I noted that throughout the case that juror number 6 showed constant displeasure by laughing and smiling on almost all occasions when the board presented any evidence contrary to the Plaintiff. This started from the point of opening remarks being made to the jury and continued throughout the entire trial. It has just been brought to my attention that at a point late in the trial this juror smiled and winked at Mrs. Cordrey (now Mrs. Schreffler) ....

I further noticed throughout the trial that the same juror number 6 had conversations during the trial by whispering and giggling with female juror number 5. Subsequently, her facial expressions concerning the evidence became quite similar to those of juror number 6 and to a certain extent the same is true of juror number 4.
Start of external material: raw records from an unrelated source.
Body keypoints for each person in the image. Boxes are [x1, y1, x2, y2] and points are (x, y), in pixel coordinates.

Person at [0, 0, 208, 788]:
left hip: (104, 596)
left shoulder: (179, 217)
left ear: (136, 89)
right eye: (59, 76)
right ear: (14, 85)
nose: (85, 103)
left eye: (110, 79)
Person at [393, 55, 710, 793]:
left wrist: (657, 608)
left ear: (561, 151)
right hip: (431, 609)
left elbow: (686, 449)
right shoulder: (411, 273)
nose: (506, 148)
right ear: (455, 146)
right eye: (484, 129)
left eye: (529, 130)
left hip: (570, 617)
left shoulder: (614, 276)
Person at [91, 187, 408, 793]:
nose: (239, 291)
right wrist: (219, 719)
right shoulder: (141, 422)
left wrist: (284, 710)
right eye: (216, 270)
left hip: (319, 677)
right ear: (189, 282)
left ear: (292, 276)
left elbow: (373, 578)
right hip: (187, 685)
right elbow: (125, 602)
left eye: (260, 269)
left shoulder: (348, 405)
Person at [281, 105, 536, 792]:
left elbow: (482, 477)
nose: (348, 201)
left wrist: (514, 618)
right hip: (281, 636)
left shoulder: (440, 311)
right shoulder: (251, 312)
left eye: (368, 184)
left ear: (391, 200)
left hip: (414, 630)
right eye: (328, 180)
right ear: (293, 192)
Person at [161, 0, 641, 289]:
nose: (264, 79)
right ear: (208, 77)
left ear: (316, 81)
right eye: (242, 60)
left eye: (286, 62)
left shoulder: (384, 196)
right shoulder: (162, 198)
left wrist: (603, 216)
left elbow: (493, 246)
Docket Item 48. The Court finds that these allegations are too speculative a basis on which to conclude that the jury failed to adhere to the Court's instructions and did not faithfully discharge its functions in this case.

[12] These losses included approximately $18,000 in back pay for the school years 1979-80 and 1980-81, up until the date of trial. (Tr. at A-91, 92.) This figure was decreased by approximately $3,000 because of sums received from unemployment compensation. (Tr. at A-94.) In addition, Schreffler incurred other minor expenses, including $150 for a lawyer to represent him at the unemployment compensation hearing, and an unestimated minor sum for health insurance which he was forced to pay himself because of his loss of employment. (Id.) Schreffler also testified that during the time he was principal, he taught economics in the evening at the local state college and that after his contract was not renewed he taught in another night program, incurring a loss of $1,735. (Tr. at A-93.) Plaintiff did not establish that this change of positions was occasioned by the Board's failure to renew his contract, however. Even including this latter sum in plaintiff's estimated losses, the out-of-pocket losses would amount to approximately $17,000.
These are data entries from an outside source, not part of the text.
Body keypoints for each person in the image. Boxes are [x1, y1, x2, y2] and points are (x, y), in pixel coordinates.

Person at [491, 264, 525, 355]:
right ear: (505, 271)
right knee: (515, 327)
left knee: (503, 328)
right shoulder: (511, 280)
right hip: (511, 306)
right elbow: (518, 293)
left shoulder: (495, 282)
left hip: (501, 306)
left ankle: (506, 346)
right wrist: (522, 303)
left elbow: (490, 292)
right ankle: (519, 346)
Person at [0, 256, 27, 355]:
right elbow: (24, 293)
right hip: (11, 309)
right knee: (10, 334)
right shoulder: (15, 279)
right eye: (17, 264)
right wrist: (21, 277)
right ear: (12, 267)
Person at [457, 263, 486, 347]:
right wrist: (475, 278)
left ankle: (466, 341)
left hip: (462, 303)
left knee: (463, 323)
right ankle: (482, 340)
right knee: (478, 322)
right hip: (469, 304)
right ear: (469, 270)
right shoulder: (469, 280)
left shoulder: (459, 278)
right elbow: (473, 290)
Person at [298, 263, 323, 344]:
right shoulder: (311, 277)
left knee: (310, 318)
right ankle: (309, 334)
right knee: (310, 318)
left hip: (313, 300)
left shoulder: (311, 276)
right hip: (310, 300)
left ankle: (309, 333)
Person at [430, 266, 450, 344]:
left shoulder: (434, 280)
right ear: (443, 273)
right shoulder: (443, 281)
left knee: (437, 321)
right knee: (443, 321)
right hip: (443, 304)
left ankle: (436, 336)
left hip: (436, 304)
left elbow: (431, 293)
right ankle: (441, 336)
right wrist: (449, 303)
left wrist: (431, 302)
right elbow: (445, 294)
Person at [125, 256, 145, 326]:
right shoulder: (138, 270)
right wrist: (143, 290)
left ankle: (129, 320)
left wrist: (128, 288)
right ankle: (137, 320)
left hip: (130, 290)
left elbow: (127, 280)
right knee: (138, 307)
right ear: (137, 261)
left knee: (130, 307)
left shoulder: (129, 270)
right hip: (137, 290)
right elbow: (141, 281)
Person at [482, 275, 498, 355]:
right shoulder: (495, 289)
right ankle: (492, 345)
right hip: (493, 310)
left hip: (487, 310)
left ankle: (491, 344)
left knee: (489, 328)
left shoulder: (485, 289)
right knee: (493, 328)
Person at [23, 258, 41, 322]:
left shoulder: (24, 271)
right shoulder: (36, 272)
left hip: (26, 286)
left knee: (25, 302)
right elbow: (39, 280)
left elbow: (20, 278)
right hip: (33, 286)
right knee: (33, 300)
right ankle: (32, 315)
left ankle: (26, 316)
[13] Although Mrs. Cordrey testified that plaintiff sought medical treatment and received antibiotics to curb his physical ailments (Tr. at C-97), plaintiff himself testified under cross-examination that he never sought or received medical treatment for his condition. (Tr. at A-118.)

[14] Plaintiff is presently teaching social studies in the Seaford School District. (Tr. at A-91.)

[15] The award of $77,500 in punitive damages was assessed against each of the defendants individually as follows: Mr. Foxwell $10,000; Mr. Banks $15,000; Mrs. Hammond $15,000; Mr. Bastian $15,000; Mr. Calloway $10,000; and Mrs. Hudson $12,500.

[16] Defendants' claim presumably rests on the premise that the jury may have awarded a disproportionate amount of compensatory damages for injury to plaintiff's ability to pursue his chosen profession and that the award would have been considerably less if the jury had been given the option of reinstating plaintiff to his position as principal. The Court believes, however, that any windfall gained as a result of plaintiff's reinstatement will be eliminated if the plaintiff accepts the remittitur suggested by the Court.